The answer to the question ``Does there exist $\dots$'' is Yes.
Let $X = [0,\infty)$ be the nonnegative part of the real line.
Let $\tau$ be the topology on $X$ consisting of all sets $[0,r)$
for $r\in X$. Let $\sigma$ be the indiscrete topology on $X$ and let
$\rho$ be the restriction of the usual topology of the real line to
$X$.
Claim 1. $[\sigma,\tau)$ has no maximal element.
Claim 2. $(\tau,\rho]$ has no minimal element.
Proof of Claim 1:
Given a topology $\tau'$ contained in $\tau$, let
$U(\tau') = \{r\in X\;|\; [0,r)\in\tau'\}$. That is,
$U(\tau')$ is the set of ``upper limits'' of open sets in $\tau'$.

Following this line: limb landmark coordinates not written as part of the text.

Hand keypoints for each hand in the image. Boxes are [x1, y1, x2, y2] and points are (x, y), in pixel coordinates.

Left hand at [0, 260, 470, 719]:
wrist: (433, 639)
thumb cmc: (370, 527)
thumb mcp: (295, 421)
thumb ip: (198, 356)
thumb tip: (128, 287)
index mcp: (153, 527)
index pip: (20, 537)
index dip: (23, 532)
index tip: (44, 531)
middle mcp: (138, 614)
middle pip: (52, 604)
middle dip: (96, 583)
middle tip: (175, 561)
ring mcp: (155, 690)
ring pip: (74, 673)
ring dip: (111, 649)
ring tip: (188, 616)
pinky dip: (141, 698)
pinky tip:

Observe that if $\tau'$ is contained in $\tau$, then
$U(\tau')$ is a subset of $X=[0,\infty)$ that contains $0$
and is closed under the formation of suprema (since $\tau'$
is closed under the formation of unions).

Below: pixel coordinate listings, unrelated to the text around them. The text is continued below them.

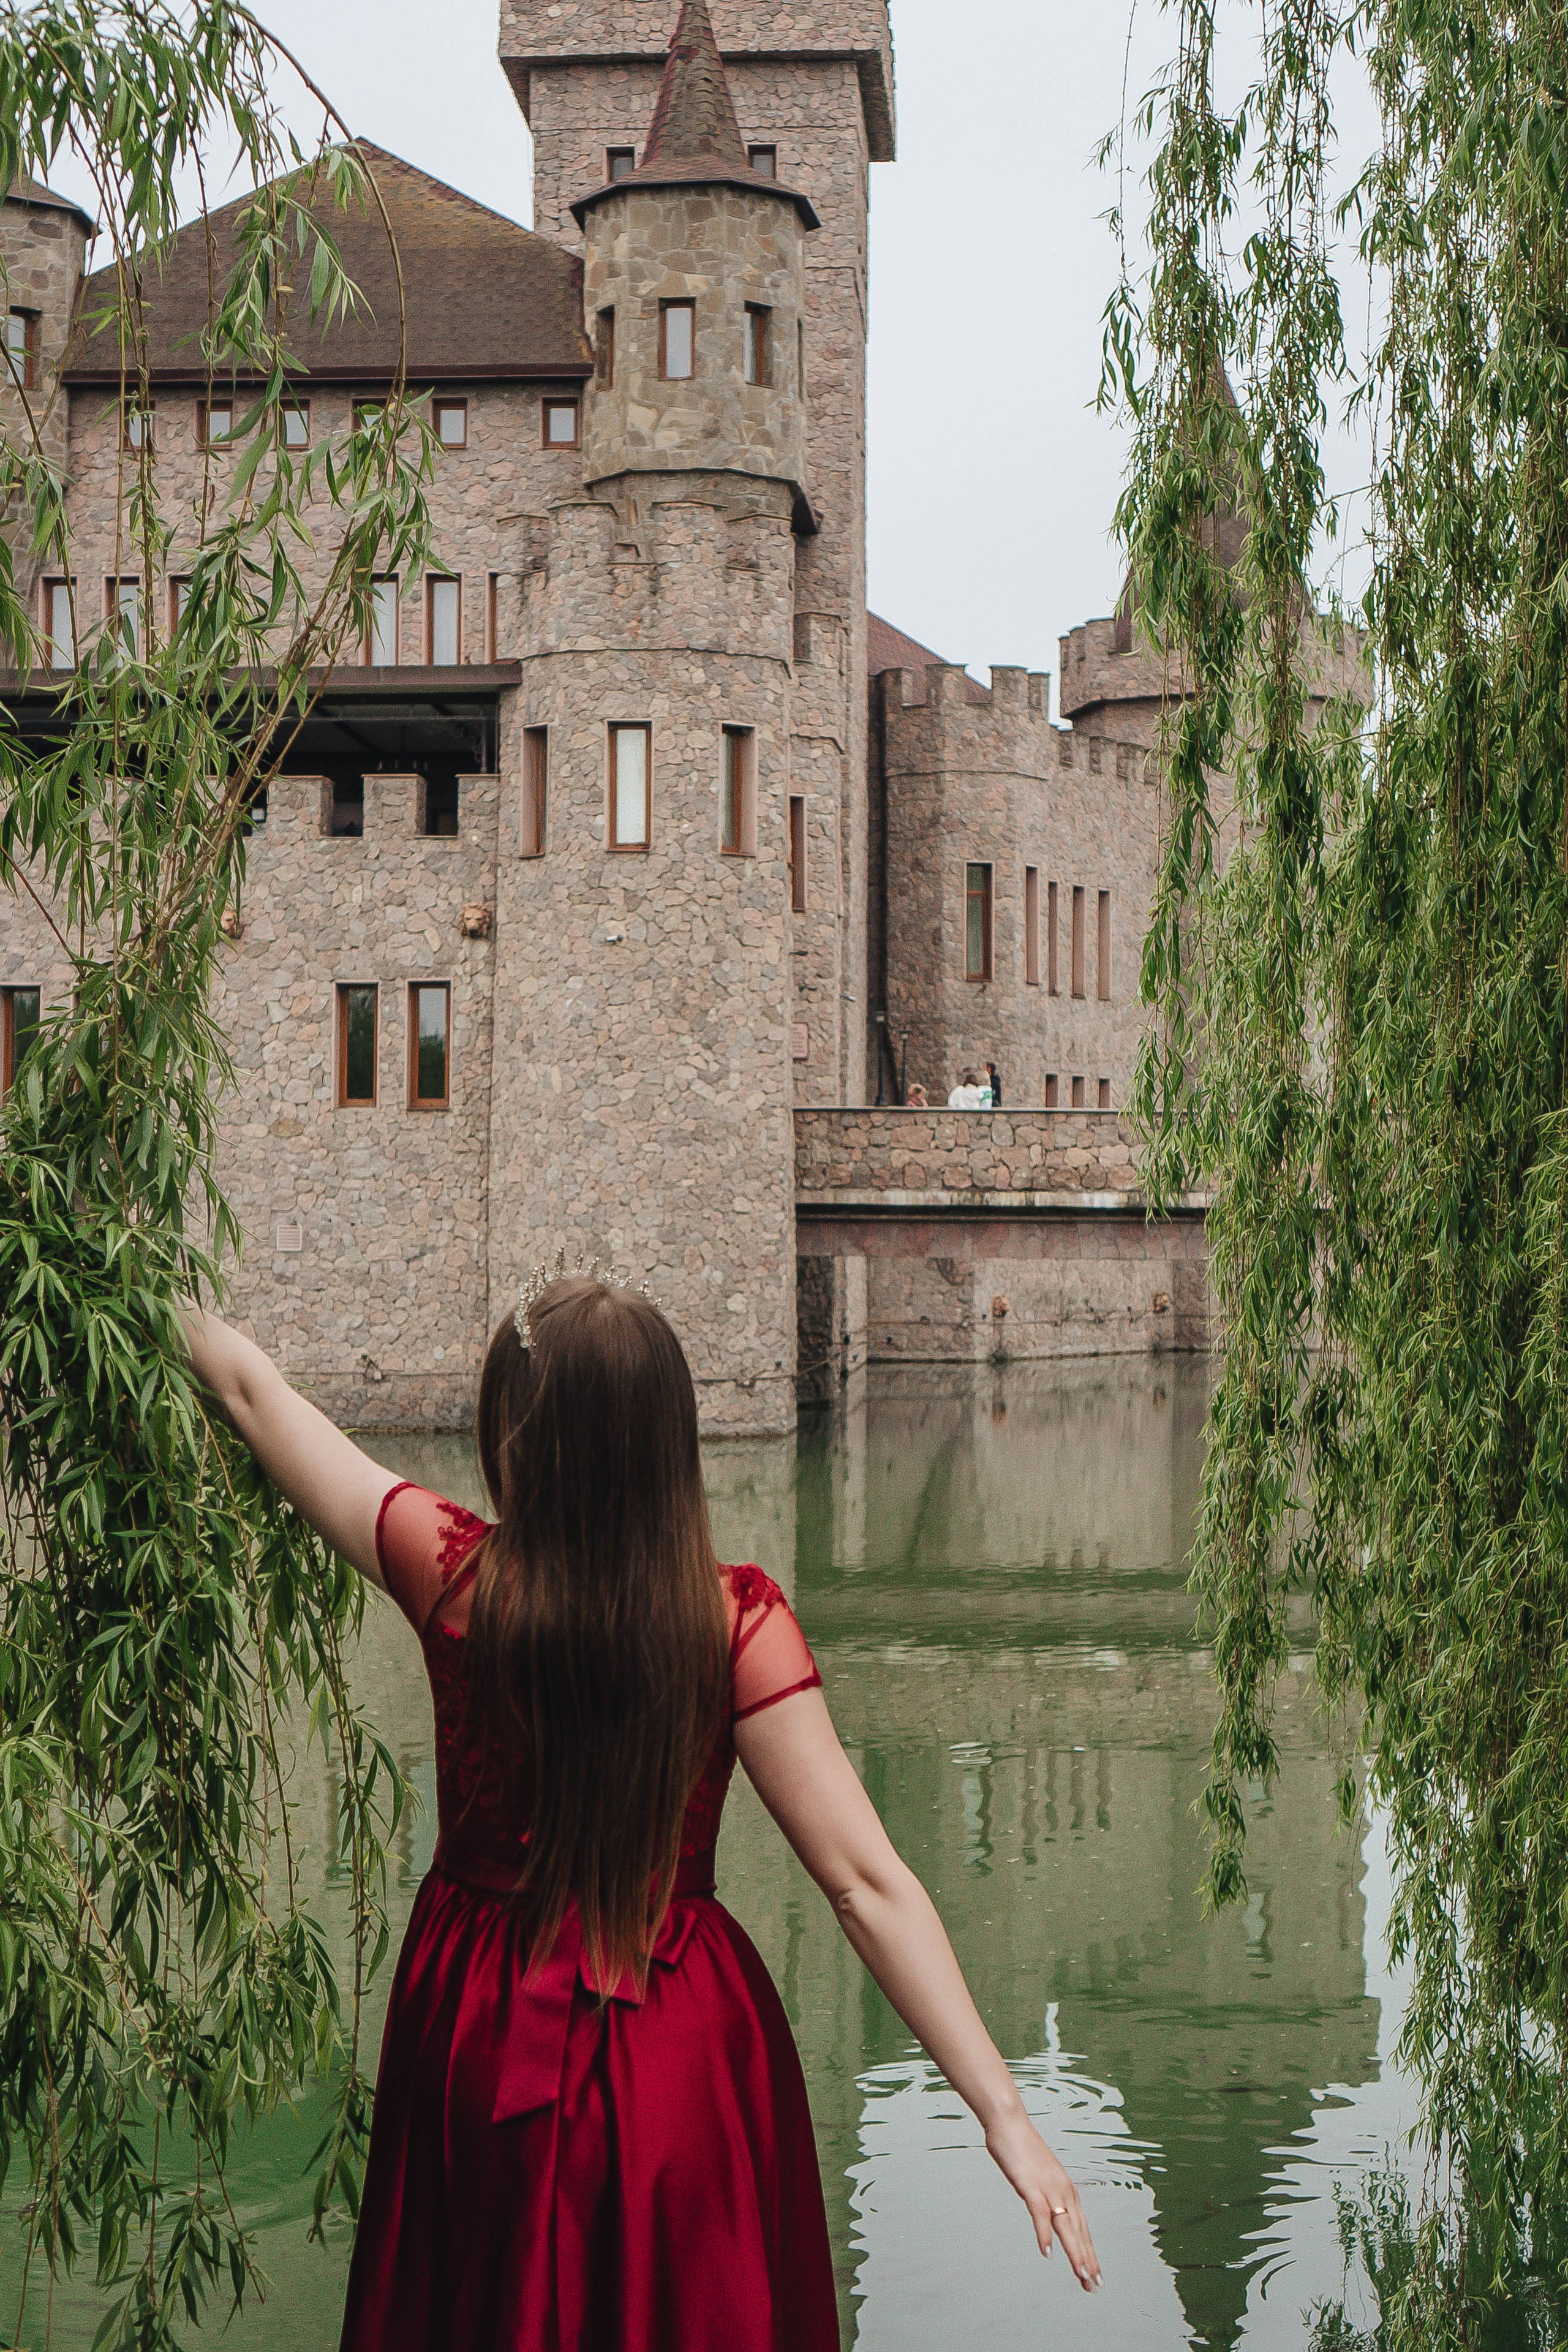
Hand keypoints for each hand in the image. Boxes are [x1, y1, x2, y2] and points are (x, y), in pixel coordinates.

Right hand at [984, 2106, 1101, 2290]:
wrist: (1009, 2122)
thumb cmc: (1023, 2149)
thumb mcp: (1040, 2177)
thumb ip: (1047, 2196)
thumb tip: (1051, 2212)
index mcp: (1067, 2190)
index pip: (1082, 2229)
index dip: (1089, 2253)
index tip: (1096, 2276)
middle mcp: (1063, 2190)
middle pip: (1079, 2232)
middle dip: (1088, 2261)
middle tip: (1095, 2286)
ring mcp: (1048, 2187)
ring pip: (1065, 2227)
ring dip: (1075, 2253)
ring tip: (1082, 2276)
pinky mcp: (1030, 2185)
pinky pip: (1040, 2214)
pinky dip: (1044, 2234)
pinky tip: (1047, 2252)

Now choose and fix some $\tau'$ contained in $\tau$.
Case 1: $U(\tau')$ is dense in $X$.
In this case, since $U(\tau')$ is closed under sup's,
$U(\tau')=X$, so $\tau'=\tau$. Such a $\tau'$ is not
in $[\sigma,\tau)$.
Case 2: $U(\tau')$ is not dense in $X$.
There is a small interval
$(a-\epsilon,a+\epsilon)$ contained in $X$ and disjoint
from $U(\tau')$. The topology generated by $\tau'\cup\{[0,a)\}$
strictly extends $\tau'$ yet is still contained in $\tau$.

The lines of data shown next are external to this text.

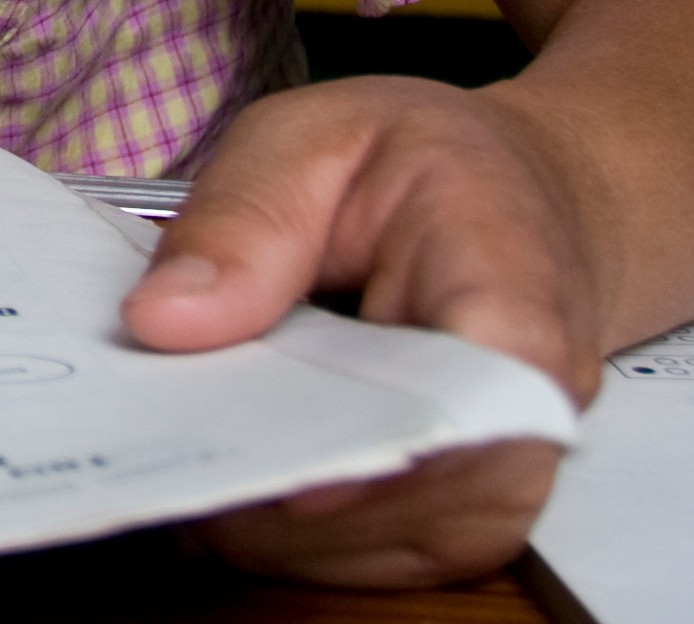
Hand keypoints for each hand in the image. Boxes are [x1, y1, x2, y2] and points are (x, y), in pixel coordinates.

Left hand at [120, 74, 598, 585]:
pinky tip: (217, 481)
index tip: (287, 479)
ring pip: (393, 543)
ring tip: (177, 464)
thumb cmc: (418, 164)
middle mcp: (530, 406)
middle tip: (169, 457)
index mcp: (512, 285)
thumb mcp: (311, 138)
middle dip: (288, 486)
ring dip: (276, 523)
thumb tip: (163, 319)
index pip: (481, 393)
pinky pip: (377, 554)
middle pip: (424, 492)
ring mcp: (503, 472)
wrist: (518, 201)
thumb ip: (243, 218)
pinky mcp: (462, 510)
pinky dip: (286, 534)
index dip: (388, 449)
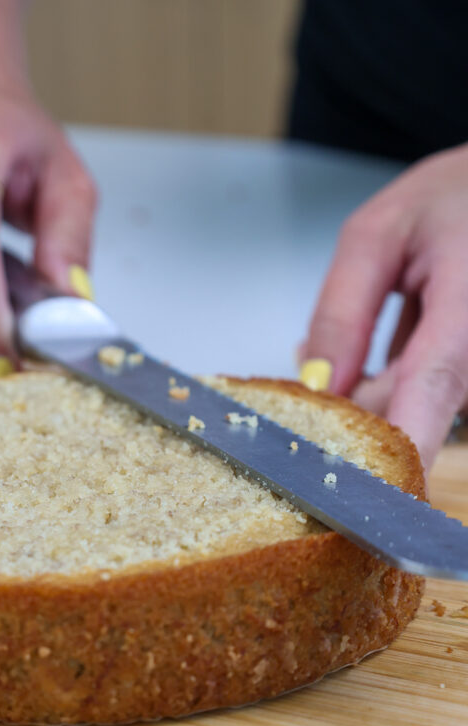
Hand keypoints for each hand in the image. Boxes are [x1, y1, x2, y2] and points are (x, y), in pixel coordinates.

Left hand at [299, 143, 467, 469]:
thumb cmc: (455, 197)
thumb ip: (343, 311)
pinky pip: (423, 393)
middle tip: (310, 373)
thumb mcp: (378, 235)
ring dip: (368, 389)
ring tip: (361, 331)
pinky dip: (389, 382)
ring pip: (412, 405)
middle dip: (351, 404)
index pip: (434, 383)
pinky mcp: (467, 371)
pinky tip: (375, 348)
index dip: (400, 442)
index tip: (369, 492)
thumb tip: (317, 385)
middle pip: (410, 407)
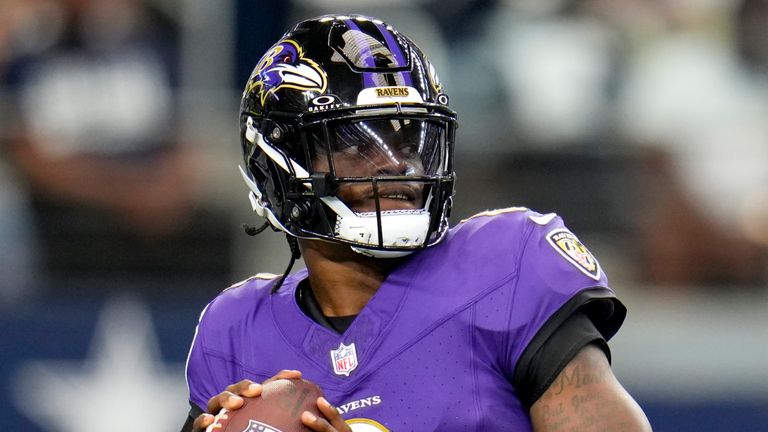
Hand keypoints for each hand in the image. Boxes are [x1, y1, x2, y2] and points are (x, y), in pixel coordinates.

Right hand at [191, 370, 351, 431]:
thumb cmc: (245, 430)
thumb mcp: (265, 422)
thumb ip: (283, 419)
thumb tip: (312, 416)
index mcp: (248, 399)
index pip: (265, 385)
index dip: (281, 376)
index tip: (297, 375)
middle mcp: (231, 403)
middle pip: (237, 388)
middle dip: (246, 386)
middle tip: (257, 390)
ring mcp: (216, 413)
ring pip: (217, 400)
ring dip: (227, 399)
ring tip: (237, 403)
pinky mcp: (204, 426)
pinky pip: (201, 422)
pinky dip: (204, 420)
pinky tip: (210, 423)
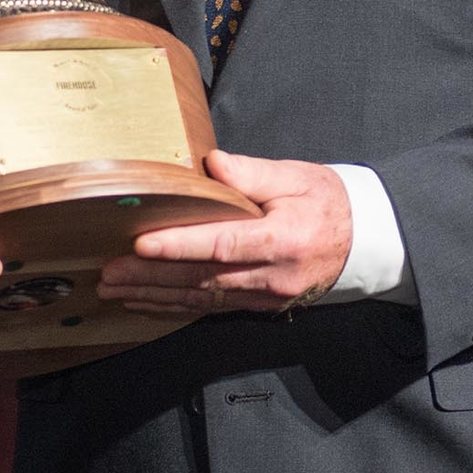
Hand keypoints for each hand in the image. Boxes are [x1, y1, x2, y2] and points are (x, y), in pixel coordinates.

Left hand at [97, 151, 351, 315]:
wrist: (363, 242)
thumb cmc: (327, 201)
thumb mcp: (297, 177)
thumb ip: (253, 173)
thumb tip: (212, 164)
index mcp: (281, 238)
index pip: (223, 244)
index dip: (180, 246)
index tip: (142, 244)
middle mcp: (271, 275)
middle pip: (202, 278)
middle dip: (151, 277)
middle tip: (108, 273)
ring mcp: (265, 295)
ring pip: (202, 299)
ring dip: (155, 296)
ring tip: (114, 290)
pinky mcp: (259, 304)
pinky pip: (212, 308)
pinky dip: (175, 307)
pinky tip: (146, 303)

This shows that $\tau'$ is not maximal in this case.
This completes the proof of Claim 1.
Remember that Claim 2 asserts ``$(\tau,\rho]$ has no minimal element''.
Proof of Claim 2:
Let's reuse the notation $\tau'$, now for a proposed minimal element of $(\tau,\rho]$.
Necessarily $\tau'$ can be generated by $\tau$ and one set $A\in\rho\setminus\tau$.
Since $A$ is not in $\tau$, it is either (i) not connected in $\langle X;\rho\rangle$
or else (ii) does not
contain the element $0$. Whichever is the case, it is possible to find
$r\in X$ such that $B:=[0,r)\cap A\;(\in\rho)$ is a proper subset of
$A$ that is still not in $\tau$. To finish, we argue that the topology
generated by $\tau\cup\{B\}$ does not contain $A$, hence is strictly
smaller than $\tau'$.
The topology generated by $\tau\cup\{B\}$ consists of (i) sets from $\tau$,
(ii) sets of the form $V\cap B$ where $V\in\tau$, or (iii) any union of
a set from (i) with a set from (ii). $A$ is not of this form.
By construction, $\sup(B)<\sup(A)$. Any set $W$ of any of the three types
which does not belong to $\tau$ must have $\sup(W)\leq\sup(B)<\sup(A)$,
hence cannot equal $A$.